Education shake-up could see schools given greater autonomy
Schools in Northern Ireland could be handed greater autonomy as part of the shake-up of education, Stormont minister Peter Weir has said.
He will be seeking the views of teachers within weeks on increased authority over finances and other matters as he warned the budget was severely constrained.
School leaders have called on the Executive to empower them to address standards, funding, assessment and staff development.
Mr Weir has already made decisions which he said ensured choice for schools over GCSE awarding organisations; which gave greater flexibility for practical class sizes; and which allowed primary schools to prepare pupils for the transfer tests.
The education minister said: "I trust the judgement of school leaders and governors, and that is why I took these early decisions, however we need to go further."
The National Association of Head Teachers (NAHT) made a pre-election call for political parties to provide greater autonomy for schools in Northern Ireland.
It urged action giving heads the ability to offer tailored solutions to pupil well being, power over how they spend money and over assessment.
It called for "supportive accountability" which recognised the capability of teachers and greater authority over recruitment and development of staff.
Mr Weir addressed the annual conference of the Association of School and College Leaders (ASCL) in Templepatrick, Co Antrim.

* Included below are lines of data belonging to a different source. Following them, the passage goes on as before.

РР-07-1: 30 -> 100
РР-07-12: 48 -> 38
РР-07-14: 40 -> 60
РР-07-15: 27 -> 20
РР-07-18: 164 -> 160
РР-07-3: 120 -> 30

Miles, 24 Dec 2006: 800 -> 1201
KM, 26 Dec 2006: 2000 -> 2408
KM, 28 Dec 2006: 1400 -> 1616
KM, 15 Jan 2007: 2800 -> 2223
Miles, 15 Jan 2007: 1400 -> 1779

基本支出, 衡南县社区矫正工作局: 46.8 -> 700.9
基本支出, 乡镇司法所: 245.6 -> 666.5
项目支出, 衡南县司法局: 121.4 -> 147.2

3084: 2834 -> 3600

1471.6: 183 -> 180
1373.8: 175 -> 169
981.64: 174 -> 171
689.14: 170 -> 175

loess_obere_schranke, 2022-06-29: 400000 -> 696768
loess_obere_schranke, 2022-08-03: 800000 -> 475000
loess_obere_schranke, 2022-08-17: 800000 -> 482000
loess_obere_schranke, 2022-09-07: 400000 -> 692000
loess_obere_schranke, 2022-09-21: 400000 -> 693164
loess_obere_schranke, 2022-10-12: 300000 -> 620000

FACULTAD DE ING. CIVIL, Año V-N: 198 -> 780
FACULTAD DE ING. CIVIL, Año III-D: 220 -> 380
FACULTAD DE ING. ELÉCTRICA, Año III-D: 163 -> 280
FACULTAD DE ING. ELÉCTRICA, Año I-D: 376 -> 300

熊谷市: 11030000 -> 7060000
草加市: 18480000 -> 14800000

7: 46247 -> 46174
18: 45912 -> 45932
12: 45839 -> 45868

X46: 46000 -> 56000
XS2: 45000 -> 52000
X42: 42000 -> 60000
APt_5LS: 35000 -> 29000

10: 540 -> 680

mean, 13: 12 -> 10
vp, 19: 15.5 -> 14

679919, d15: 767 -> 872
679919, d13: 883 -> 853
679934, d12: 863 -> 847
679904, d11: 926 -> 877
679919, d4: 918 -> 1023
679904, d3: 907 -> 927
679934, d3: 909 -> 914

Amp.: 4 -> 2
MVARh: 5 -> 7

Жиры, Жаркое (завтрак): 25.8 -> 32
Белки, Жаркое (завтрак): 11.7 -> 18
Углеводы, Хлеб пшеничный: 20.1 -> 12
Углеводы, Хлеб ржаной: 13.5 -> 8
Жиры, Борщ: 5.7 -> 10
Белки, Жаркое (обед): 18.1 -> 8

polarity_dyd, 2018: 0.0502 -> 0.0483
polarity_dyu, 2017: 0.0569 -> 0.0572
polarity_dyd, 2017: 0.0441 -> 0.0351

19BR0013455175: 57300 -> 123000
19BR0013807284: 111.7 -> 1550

He said: "In the coming weeks I intend to seek the views of schools on autonomy and increased financial delegation.
"This is, in effect, a pre-consultation letter which will issue to every school in Northern Ireland. This is an opportunity for schools to make their views known in an unfettered fashion."
He noted many challenges in education and a clear need to co-operate in finding solutions to future difficulties.
"The education budget is facing severe constraints and whilst I have sought to respond to pressing needs, I have also had to make hard decisions for the benefit of schools and pupils across Northern Ireland.
"We must face these decisions with a maturity that our pupils expect from their leaders."